Improving Continuous Improvement – The Four Musts of a Better Model
Recently, we've been exploring the current state of Continuous Improvement (CI) and why it typically doesn't deliver on its promises, with the intent of utilizing the lessons learned to generate the foundation of an improved CI model. In this post we synthesize the key takeaways from our research into the ‘four musts’ that form the basis of a more lasting and effective approach; a CI model that ingrains excellence deeply into every corner of the organization, generating ever increasing customer value, positive financial impact, and worker fulfillment.
The four musts of an improved CI model:
MUST 1: Build upon the proven most effective existing tools, methods, and concepts (Lean, Lean Six Sigma, 4DX, Kata, TWI, etc.)
The value of appropriately applying the tools, concepts, and philosophies from Lean and Lean Six Sigma is well proven. Any improved model needs to retain the elements that continue to deliver value, while addressing key gaps that inhibit long-term CI success.
We are not advocating a revolution, but there is a clear need for an evolution. In CI speak, we are now in the ‘adjust’ stage of the latest plan-do-study-adjust (PDSA) cycle for CI as a whole.

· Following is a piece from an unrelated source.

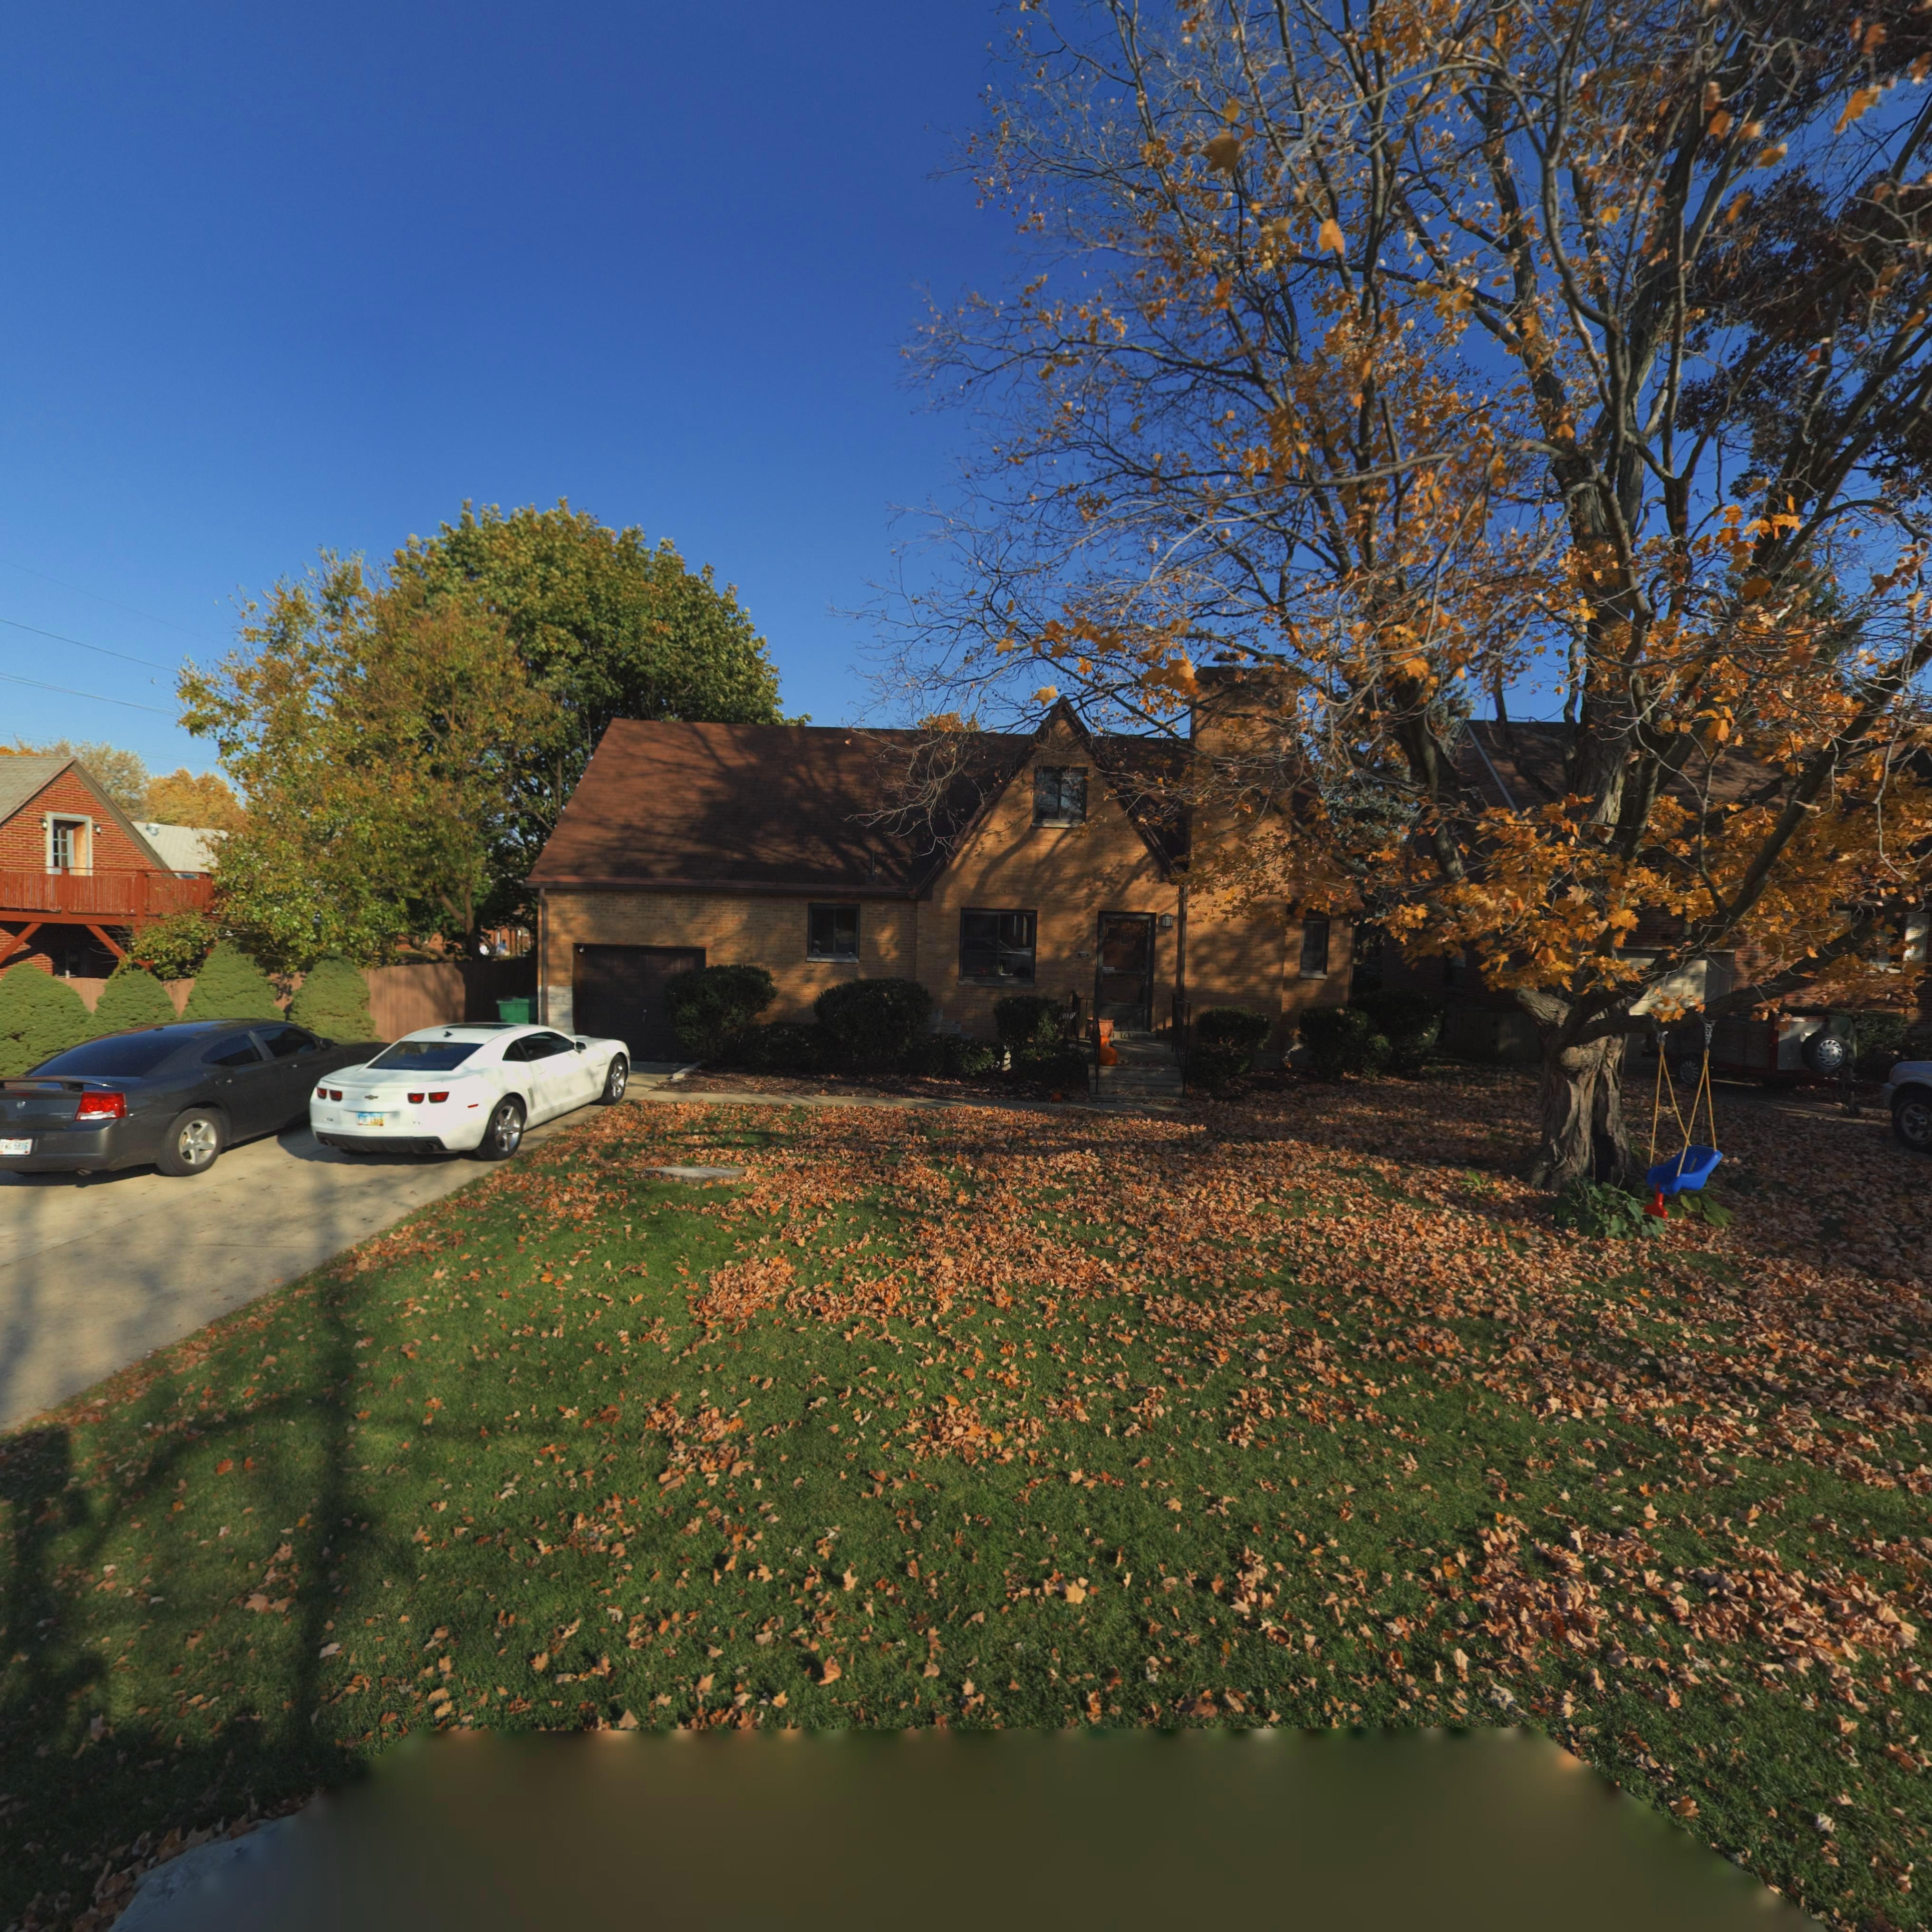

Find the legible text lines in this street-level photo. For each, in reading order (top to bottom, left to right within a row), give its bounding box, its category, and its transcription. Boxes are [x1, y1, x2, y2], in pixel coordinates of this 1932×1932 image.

MUST 2: Deliver rapid and lasting results
While the end game of CI is to position organizations and their people for long-term success, we all know that in today’s short-term focused environment, positive results need to be delivered quickly. The faster and more effectively CI efforts address important process issues, deliver real dollars to the bottom-line, and begin to improve the welfare of the workers impacted, the more CI will be valued and the more likely it will attract additional attention and resources to build further momentum. Success begets success.
However short-term results also need to be long lasting. The shine will quickly wear off of CI if specific improvements fail to stick over time. CI needs to make results sustainment a natural byproduct of daily work, rather than an extra bolt-on set of activities.
MUST 3: Ensure focus and alignment
The entire organization needs to be able to focus efforts on executing the activities required to achieve the MOST CRITICAL short-term objectives, while still managing the typical chaos of the workday and delivering the expected daily numbers. The key here is making sure no one in the organization is accountable for more than one (or two at most) near-term critical objective. This is very different from the situation we typically see, in which leaders often times are on the hook for more than a dozen goals. From a Lean perspective, specifically Little’s Law, having lots of goals at any one time has the same effect as having too much inventory in a production process – There’s lots of activity, but nothing gets completed on time.
In addition to a razor sharp focus on only the most critical short-term issues, the organization needs to continually strive to make progress toward the direction of a common ‘true north’ supported by fundamental Operational Excellence Principles (this will be a subject of future blog posts).
MUST 4: Fundamentally ingrain CI into the organization’s culture
Our experience shows that if CI is positioned as a set of bolt-on activities to be performed in addition to the required daily work, it will eventually get swept aside. However when it is ingrained into the way work gets done every day – and becomes wired into individual habits and collective routines – it is much more sustainable and requires significantly less of the business non-value add support infrastructure utilized by most of today’s approaches.
Ingraining CI into the culture engages the combined horsepower of all workers in a daily cadence of problem solving – amplifying improvement momentum and yielding all of the benefits of increased worker engagement discussed in the last post.
Of course this is just an introduction to the foundational tenets of an improved model that we are labeling as ‘Ingrained Excellence’, with many specific details still to come. So stay tuned!
In the meantime, we welcome your thoughts. What resonates with your experiences? Are there additional gaps that still need to be closed?
Lesson Learned: To close the gaps of existing CI approaches, an improved model of Ingrained Excellence must:
1. Build upon the proven and most effective tools, methods, and concepts. 2. Deliver rapid and lasting results. 3. Ensure focus and alignment. 4. Fundamentally ingrain CI into the organization’s culture.